Computational aspects of the Maslov index of solitary waves

TL;DR

This paper develops a robust numerical algorithm to compute the Maslov index of solitary waves, providing new insights into their stability across various equations and phase space dimensions.

Contribution

It introduces a novel exterior algebra-based algorithm for calculating the Maslov index and applies it to different types of solitary wave solutions.

Findings

New algorithms for Maslov index computation are robust and fast.

Applications to reaction-diffusion, KdV, and resonance equations reveal stability properties.

Part 1 and 2 address different phase space dimensions.

Abstract

When solitary waves are characterized as homoclinic orbits of a finite-dimensional Hamiltonian system, they have an integer-valued topological invariant, the Maslov index. We are interested in developing a robust numerical algorithm to compute the Maslov index, to understand its properties, and to study the implications for the stability of solitary waves. The algorithms reported here are developed in the exterior algebra representation, which leads to a robust and fast algorithm with some novel properties.

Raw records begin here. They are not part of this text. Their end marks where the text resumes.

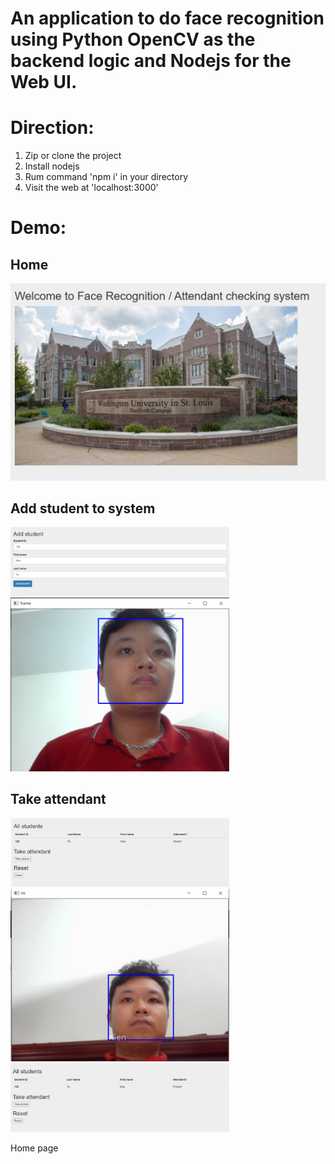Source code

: # An application to do face recognition using Python OpenCV as the backend logic and Nodejs for the Web UI.

# Direction: 
1. Zip or clone the project
2. Install nodejs
3. Rum command 'npm i' in your directory
4. Visit the web at 'localhost:3000'

# Demo:
<p align="center">
  <h2> Home </h2>
  <img src="images\home.png" width="700" title="home">
  <h2> Add student to system </h2>
  <img src="images\add_student_web.png" width="350" title="addStudentWeb">
  <img src="images\add_student_opencv.png" width="350" title="addStudentPython">
  <h2> Take attendant </h2>
  <img src="images\take_attendant_web_before.png" width="350" title="takeAttendantBefore">
  <img src="images\take_attendant_opencv.png" width="350" title="takeAttendantPython">
  <img src="images\take_attendant_web_after.png" width="350" title="takeAttendantAfter">
</p>

Home page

We use two different representations for the Maslov index, one based on an intersection index and one based on approximating the homoclinic orbit by a sequence of periodic orbits. New results on the Maslov index for solitary wave solutions of reaction-diffusion equations, the fifth-order Korteweg-De Vries equation, and the longwave-shortwave resonance equations are presented. Part 1 considers the case of four-dimensional phase space, and Part 2 considers the case of $2n-$dimensional phase space with $n>2$.